No importa si es frente al mar o en la montaña, la brisa envuelve los cuerpos de los amados llevándolos por aquí, por allá, a la libertad infinita de descubrirse uno con otro en la búsqueda de lo desconocido, y por ende lo más deseado.
El amor no espera, y se funde con el entorno haciendo el mejor de los escenarios para los que insisten en unirse. No hay palabras ni filosofías que puedan describir aquellos momentos donde se desborda la imaginación, y donde cada movimiento es un lenguaje implícito de sentimientos encontrados. Cuan dichoso es la tarde que con su ocaso puede presenciar todo esto, y que afortunada es la arena que sostiene las almas de los enamorados.

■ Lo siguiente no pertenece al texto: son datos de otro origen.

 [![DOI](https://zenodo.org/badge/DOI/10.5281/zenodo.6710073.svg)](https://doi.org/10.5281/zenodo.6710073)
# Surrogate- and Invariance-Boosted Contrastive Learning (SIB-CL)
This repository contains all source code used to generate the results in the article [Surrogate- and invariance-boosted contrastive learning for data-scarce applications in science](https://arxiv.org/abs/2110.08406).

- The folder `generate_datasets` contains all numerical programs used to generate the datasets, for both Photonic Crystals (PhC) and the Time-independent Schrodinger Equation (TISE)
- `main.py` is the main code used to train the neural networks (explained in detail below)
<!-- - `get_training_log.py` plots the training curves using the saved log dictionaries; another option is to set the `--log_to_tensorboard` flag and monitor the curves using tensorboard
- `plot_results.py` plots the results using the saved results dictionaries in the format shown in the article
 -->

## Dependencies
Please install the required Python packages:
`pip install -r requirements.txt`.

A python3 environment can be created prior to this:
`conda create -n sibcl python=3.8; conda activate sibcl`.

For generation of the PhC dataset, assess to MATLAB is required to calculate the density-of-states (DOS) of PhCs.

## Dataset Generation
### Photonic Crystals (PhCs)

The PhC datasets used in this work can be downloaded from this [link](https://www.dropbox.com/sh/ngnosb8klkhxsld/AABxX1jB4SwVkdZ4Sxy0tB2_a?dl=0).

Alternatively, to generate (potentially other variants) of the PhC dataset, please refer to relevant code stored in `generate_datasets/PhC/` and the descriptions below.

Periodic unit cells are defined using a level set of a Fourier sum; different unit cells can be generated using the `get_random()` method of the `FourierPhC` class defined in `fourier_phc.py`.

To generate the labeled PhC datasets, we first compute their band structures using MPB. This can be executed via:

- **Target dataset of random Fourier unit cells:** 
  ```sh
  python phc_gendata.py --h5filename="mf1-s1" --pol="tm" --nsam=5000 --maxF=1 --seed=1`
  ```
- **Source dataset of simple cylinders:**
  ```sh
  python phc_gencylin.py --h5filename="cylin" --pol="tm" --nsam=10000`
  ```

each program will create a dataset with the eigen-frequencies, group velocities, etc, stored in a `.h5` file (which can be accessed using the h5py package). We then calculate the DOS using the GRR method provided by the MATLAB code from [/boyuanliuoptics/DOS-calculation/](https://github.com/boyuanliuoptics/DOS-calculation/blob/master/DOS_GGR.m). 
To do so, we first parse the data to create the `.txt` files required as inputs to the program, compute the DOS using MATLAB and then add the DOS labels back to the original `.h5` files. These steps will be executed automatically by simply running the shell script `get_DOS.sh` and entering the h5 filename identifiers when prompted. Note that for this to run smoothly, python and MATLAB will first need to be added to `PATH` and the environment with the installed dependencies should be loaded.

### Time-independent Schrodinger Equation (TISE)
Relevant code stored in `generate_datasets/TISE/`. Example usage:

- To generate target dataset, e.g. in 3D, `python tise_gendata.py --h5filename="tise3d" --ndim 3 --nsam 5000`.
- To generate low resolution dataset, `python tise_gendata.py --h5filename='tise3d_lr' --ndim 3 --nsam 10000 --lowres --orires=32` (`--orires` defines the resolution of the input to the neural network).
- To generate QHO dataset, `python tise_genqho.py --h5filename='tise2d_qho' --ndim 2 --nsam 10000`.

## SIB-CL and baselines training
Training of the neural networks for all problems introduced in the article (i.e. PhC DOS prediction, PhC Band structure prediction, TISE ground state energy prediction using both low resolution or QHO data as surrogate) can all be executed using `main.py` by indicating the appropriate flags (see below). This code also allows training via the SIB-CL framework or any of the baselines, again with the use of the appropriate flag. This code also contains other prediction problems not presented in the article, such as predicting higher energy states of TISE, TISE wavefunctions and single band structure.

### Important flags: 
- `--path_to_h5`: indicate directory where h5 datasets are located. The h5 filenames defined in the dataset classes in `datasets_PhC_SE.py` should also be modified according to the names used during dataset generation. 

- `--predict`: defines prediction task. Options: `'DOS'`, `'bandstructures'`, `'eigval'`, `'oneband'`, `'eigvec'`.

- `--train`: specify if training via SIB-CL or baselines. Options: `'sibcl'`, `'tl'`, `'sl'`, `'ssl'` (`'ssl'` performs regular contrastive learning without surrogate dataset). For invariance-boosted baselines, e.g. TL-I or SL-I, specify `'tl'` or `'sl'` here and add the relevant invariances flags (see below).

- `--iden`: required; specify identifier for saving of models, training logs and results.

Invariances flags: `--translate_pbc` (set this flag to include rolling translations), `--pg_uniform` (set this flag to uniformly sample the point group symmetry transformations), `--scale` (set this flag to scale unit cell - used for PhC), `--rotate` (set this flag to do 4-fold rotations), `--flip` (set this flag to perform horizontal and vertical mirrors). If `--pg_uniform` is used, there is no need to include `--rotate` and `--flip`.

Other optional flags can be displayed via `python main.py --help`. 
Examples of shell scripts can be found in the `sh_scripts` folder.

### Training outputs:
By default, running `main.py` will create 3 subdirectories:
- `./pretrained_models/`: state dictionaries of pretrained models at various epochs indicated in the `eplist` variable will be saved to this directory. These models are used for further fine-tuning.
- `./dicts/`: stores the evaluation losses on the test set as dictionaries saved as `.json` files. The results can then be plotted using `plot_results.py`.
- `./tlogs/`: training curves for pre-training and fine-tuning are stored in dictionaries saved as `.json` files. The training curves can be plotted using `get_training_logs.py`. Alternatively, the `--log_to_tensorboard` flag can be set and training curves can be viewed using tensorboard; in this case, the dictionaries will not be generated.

Aquí no hay barreras, la ciudad permanece en silencio, y bajo un cielo despejado por la lluvia que ya ha llorado, queda todo un espacio dispuesto para los protagonistas de esta historia, su historia. No hay juicios ni comentarios malintencionados, hablamos de un mundo paralelo cuando todo calla y solo se escuchan los latidos del corazón. Me refiero a que ni el sonido de las campanas de la iglesia ni el cambio de los semáforos ni el ruido de los trenes ni a lo mejor los pasos de un transeúnte atrevido pueden detener la magia que se desata cuando dos enamorados deciden hacer del mundo su lugar para ser felices en sus propias miradas.